Mike Crisler, a Fermilab scientist working on COUPP, is building the chambers for the CITRE experiment. Photo: Reidar Hahn.

The 1970s were a thriving time in the world of physics, heralding such milestones as the development of the Standard Model and the discovery of the bottom quark. Now scientists at Fermilab are bringing some experimental pieces of that era back - bubble chambers and fixed-target physics.

Peter Cooper, a Fermilab physicist, is heading a new experiment calibrating the classic bubble chamber technology, which is used today to search for dark matter.

The Chicagoland Observatory for Underground Particle Physics (COUPP) collaboration looks for bubbles in chambers filled with a compound containing carbon, fluorine and iodine. The fluid is superheated beyond the boiling point but has no rough surface to form bubbles. When a specific type of particle interacts in the chamber, it can deposit enough energy to boil the fluid and make a bubble. Electrons do not produce bubbles, while a dark matter particle interacting with a nucleus can - making this the key for dark matter detection.

"When a bubble forms, we notice it in the pictures," Cooper said of the chamber technology. "The bubbles in the fluid are slow enough that high-speed cameras will capture the changes through continuous still shots. We're making the world's most boring movie."

However, scientists are uncertain about the energy it takes to create a bubble in the chamber, which directly influences the sensitivity of the experiment.

The new experiment, named COUPP Iodine Recoil Threshold Experiment (CIRTE), will calibrate the energy threshold of the COUPP bubble chambers so that the COUPP dark matter results are on a firmer foundation.
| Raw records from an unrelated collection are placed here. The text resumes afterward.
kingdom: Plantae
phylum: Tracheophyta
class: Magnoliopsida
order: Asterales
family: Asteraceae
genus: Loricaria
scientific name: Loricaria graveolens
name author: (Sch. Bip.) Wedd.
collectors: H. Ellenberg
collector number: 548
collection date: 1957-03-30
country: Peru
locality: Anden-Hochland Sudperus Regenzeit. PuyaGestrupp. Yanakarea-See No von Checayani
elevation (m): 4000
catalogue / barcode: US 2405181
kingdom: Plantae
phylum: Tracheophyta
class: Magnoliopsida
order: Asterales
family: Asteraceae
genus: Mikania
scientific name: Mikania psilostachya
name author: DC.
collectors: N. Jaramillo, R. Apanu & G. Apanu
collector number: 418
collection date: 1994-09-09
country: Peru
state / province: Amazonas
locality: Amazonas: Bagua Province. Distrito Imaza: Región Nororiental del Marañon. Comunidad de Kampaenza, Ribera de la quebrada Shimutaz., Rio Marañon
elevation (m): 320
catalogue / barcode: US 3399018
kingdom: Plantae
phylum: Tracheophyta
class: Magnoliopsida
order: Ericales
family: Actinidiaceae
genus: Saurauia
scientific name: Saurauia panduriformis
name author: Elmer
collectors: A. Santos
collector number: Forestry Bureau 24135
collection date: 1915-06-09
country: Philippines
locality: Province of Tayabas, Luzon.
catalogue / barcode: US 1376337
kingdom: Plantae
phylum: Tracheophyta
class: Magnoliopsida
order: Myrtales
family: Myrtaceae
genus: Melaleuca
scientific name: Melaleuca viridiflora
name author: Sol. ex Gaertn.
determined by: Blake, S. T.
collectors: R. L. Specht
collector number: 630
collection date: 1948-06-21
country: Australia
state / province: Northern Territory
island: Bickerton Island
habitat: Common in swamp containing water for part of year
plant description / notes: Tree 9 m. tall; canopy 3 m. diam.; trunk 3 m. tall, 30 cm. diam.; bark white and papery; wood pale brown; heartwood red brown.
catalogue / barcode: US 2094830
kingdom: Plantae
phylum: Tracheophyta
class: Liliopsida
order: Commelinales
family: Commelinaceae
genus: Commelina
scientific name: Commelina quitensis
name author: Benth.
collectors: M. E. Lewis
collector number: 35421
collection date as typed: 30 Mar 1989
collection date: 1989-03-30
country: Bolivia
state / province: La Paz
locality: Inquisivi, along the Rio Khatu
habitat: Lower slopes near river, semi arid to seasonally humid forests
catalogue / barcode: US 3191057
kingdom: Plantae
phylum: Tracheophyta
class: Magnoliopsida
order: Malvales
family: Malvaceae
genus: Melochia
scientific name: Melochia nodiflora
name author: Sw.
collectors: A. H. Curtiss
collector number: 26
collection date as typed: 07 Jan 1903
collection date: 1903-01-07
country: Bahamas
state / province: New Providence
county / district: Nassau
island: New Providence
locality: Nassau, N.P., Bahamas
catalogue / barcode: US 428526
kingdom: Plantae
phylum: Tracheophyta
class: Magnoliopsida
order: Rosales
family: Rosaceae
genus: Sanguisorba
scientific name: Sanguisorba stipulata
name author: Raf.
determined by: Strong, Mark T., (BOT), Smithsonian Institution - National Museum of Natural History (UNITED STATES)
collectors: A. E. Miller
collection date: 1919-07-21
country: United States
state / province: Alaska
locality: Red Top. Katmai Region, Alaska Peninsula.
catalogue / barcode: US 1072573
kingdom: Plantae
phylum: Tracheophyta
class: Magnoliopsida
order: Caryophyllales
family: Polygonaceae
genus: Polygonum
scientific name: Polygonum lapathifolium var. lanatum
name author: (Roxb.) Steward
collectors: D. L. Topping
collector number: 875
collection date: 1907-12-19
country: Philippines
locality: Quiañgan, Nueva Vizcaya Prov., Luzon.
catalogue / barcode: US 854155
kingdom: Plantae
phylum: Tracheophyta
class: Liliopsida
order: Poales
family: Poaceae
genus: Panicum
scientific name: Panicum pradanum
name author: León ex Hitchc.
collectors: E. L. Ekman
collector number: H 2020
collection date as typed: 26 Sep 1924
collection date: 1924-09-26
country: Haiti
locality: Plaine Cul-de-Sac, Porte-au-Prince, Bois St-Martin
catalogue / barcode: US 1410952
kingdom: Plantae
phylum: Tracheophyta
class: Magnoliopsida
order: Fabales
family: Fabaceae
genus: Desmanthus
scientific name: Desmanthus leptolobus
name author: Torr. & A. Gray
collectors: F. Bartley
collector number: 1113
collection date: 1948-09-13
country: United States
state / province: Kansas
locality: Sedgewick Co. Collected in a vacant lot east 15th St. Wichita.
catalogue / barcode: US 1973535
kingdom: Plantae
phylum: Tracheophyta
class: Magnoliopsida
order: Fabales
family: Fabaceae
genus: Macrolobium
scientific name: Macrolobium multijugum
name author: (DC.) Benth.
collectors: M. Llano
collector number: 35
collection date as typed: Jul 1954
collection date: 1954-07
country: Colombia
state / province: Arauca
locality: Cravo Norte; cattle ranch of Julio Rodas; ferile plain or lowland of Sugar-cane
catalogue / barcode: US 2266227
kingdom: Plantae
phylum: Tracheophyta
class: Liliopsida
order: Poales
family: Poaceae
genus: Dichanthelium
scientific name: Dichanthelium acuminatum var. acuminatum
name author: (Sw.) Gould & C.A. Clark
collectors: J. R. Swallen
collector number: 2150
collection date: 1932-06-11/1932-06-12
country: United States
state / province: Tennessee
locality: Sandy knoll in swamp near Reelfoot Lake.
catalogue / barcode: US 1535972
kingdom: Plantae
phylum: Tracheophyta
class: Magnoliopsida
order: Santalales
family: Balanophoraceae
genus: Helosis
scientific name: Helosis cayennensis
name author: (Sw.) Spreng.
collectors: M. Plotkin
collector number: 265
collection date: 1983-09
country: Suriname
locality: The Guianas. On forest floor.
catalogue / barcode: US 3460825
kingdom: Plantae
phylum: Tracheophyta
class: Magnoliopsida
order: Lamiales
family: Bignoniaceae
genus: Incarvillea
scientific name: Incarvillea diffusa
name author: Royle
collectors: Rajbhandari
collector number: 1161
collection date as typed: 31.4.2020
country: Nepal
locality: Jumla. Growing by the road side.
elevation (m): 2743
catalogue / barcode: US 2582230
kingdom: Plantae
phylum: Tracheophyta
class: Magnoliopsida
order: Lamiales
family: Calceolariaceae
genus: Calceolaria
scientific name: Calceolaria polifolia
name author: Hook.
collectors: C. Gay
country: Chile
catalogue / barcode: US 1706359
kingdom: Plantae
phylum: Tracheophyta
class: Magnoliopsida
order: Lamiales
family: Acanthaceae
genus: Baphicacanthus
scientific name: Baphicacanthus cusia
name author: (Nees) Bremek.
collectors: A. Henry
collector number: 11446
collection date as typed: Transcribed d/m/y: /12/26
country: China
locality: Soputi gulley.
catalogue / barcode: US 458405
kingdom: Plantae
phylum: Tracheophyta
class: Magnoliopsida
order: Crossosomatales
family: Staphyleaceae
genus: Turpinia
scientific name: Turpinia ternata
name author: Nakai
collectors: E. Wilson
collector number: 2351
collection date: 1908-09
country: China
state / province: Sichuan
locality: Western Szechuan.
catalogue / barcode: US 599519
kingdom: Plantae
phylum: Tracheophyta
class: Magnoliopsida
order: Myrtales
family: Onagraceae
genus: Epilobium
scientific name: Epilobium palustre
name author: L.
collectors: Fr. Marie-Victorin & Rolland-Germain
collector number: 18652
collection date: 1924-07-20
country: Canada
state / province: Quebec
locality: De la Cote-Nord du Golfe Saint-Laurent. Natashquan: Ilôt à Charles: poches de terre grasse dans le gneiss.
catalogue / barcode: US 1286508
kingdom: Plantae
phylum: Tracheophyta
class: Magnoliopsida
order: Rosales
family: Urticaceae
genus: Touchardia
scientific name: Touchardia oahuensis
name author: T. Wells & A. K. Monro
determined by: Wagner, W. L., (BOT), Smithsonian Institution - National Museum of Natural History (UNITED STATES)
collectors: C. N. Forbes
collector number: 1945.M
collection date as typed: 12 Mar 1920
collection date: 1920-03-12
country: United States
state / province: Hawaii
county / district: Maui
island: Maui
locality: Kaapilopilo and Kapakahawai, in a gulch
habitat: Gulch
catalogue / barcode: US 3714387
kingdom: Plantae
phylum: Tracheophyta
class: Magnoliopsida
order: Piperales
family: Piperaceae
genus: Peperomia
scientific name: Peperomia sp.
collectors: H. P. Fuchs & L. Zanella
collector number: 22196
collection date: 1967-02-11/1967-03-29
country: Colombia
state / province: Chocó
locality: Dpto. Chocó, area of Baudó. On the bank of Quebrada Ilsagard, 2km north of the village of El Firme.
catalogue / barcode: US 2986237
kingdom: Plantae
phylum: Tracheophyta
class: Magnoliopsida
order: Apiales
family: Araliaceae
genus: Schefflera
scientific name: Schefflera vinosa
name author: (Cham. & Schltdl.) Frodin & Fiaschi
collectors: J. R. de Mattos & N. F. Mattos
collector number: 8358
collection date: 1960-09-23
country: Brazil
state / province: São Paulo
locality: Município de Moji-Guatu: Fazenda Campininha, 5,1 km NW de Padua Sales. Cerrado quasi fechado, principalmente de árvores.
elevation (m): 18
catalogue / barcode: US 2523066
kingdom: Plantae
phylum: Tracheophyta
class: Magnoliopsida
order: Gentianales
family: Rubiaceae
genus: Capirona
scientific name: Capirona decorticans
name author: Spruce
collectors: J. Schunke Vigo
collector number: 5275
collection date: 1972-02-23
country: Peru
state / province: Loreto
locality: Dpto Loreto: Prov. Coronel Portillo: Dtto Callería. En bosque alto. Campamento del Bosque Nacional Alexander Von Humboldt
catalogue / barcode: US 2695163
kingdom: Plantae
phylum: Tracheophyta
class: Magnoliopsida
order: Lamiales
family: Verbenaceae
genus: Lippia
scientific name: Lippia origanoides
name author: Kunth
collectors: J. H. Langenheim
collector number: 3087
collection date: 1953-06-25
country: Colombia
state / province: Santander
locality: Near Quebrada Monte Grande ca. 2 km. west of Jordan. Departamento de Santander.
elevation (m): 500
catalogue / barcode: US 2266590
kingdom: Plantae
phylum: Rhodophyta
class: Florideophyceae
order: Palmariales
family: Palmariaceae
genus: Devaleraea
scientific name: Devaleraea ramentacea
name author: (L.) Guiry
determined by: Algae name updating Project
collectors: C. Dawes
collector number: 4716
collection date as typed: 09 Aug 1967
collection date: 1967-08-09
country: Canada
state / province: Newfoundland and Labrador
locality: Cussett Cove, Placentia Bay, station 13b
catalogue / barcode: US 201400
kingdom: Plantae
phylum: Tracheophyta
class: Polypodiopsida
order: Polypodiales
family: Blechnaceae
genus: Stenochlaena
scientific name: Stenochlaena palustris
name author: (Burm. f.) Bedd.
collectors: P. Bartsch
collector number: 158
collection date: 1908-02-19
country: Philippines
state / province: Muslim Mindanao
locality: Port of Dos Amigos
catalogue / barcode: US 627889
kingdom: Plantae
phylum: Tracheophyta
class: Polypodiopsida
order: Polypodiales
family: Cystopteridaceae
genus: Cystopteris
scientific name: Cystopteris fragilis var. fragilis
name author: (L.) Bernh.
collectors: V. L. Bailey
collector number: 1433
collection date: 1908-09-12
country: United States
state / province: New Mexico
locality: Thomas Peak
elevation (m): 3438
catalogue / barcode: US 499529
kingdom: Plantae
Scientists will fire pions, the lightest meson, in the Fermilab Test Beam Facility at a tiny pen-sized bubble chamber to measure how much energy needs to be deposited in the chamber to form a bubble.

The CITRE collaborators will use a fixed-target technique called elastic scattering of pions. The pions interact with iodine, the target nucleus in the COUPP bubble chambers with the most sensitivity to the most popular dark matter candidates. The pions are surrogates for dark matter - the bubble chamber sees them both in the same way by observing the bubble from the recoiling iodine.

Unlike dark matter, however, pions can be easily observed with other detectors on both sides of the bubble chamber, allowing COUPP scientists to know how much energy the pion gave to a scattered iodine nucleus.

Cooper and his team are currently running preliminary beam tests on solid carbon, fluorine and iodine targets to ensure that they understand how the experiment will work, in preparation for putting an actual bubble chamber in the beam. By watching how the pions interact with each target, they can determine how the pions should behave once the bubble chamber is in place.

However, the bubble chamber will only be able to produce one measurable bubble per beam spill, or one cycle of the accelerator. After the one bubble appears, the entire chamber needs to be recompressed in order to reset the contents.

The current COUPP chamber operates at the underground SNOLAB in Canada. Being deep below the surface allows scientists to suppress background events, such as those from cosmic rays. That bubble chamber is already setting limits on dark matter interactions that approach the best in the world. But they are hampered by the uncertainty on the energy threshold. With a little help from CIRTE, the COUPP experiment will be on a solid foundation as its search for dark matter increases.